For the records below, give the number of lines where the string "down" occurs. Include nothing else.

• RAW DATA:
● ● ● ●

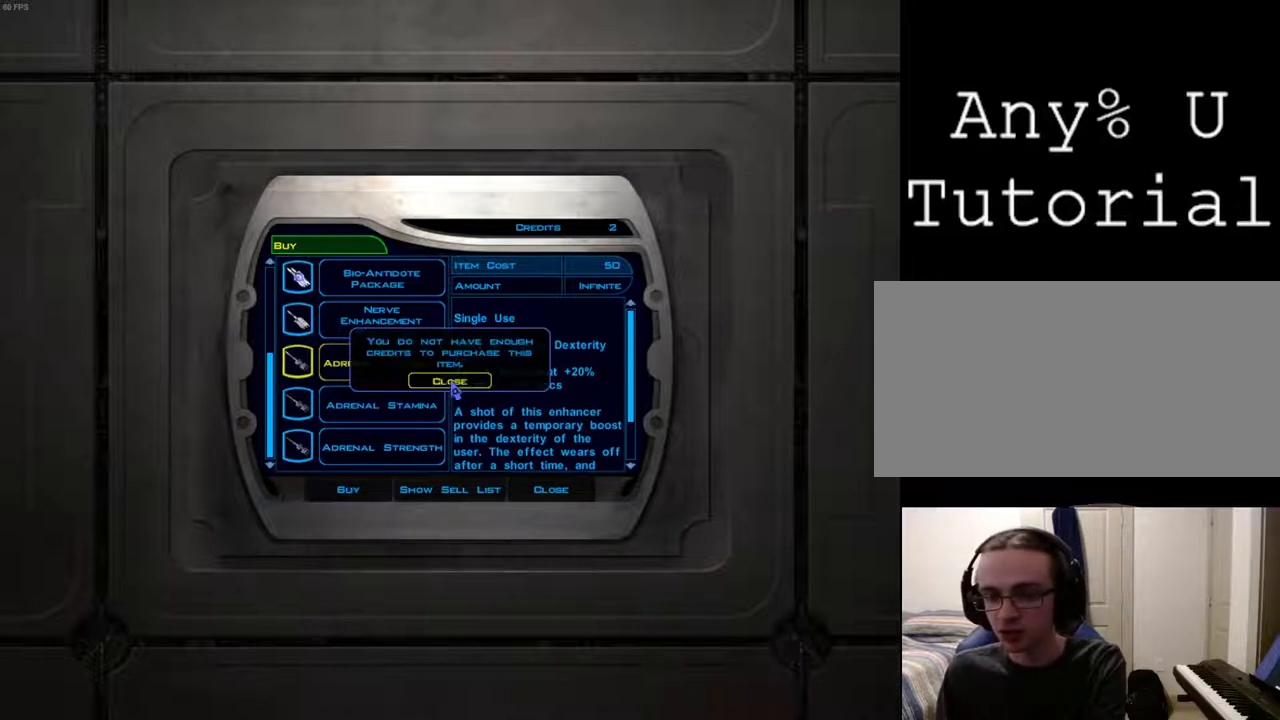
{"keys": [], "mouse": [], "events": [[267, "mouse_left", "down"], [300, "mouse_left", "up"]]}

● ● ● ●

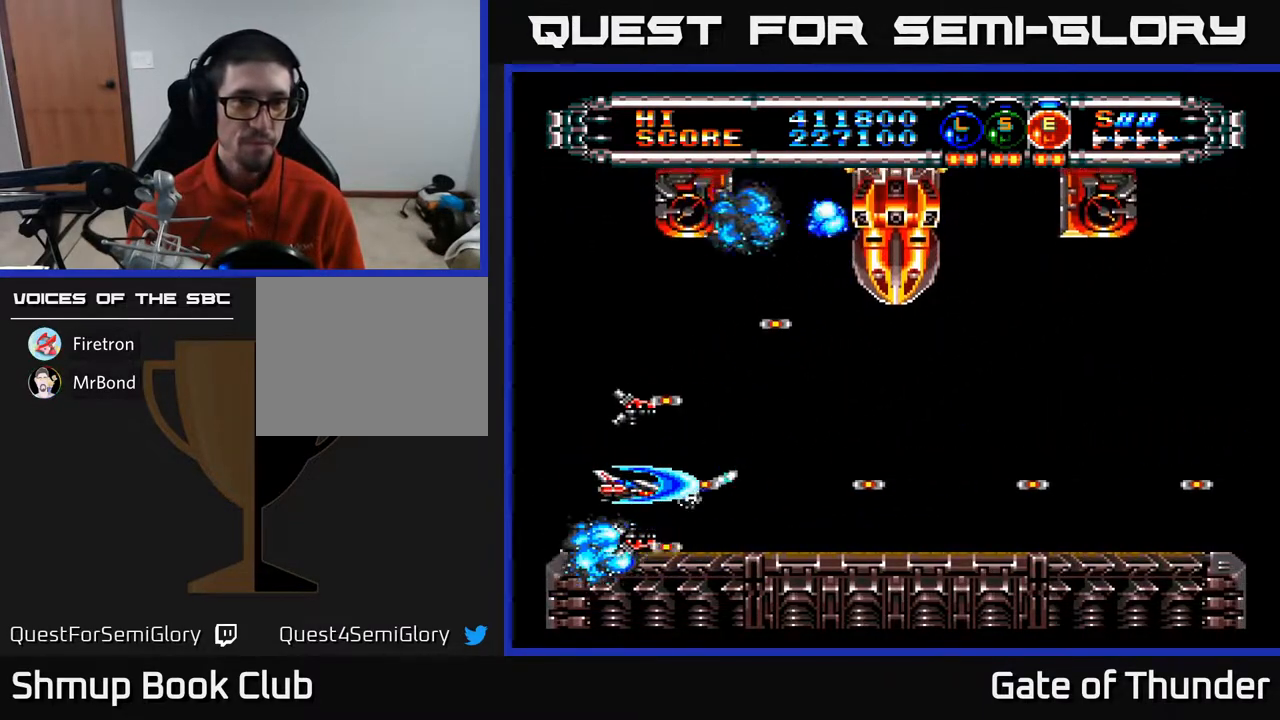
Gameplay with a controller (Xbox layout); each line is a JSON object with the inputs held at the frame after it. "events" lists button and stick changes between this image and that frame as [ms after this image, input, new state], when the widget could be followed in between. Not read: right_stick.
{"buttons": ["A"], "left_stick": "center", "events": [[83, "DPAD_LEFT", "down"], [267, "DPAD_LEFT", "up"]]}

● ● ● ●

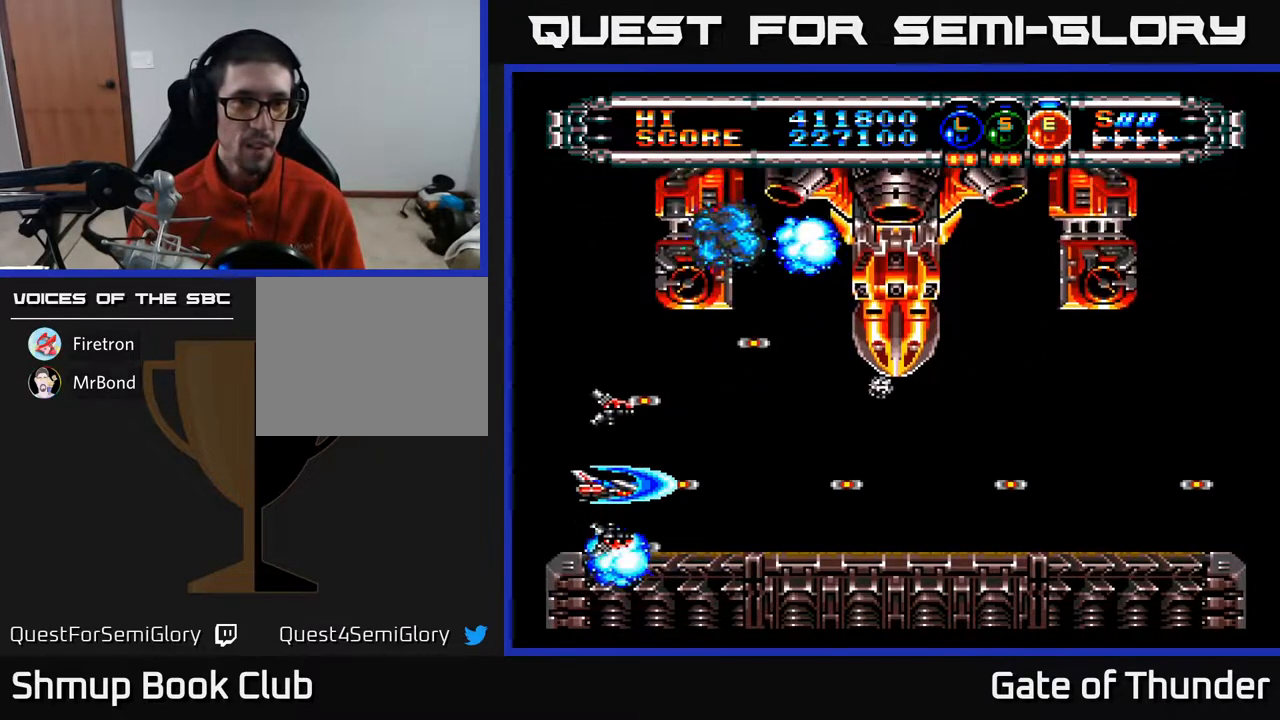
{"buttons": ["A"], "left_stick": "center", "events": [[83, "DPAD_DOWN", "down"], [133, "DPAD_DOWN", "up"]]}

● ● ● ●

• RESPONSE TO THIS EXERCISE:
3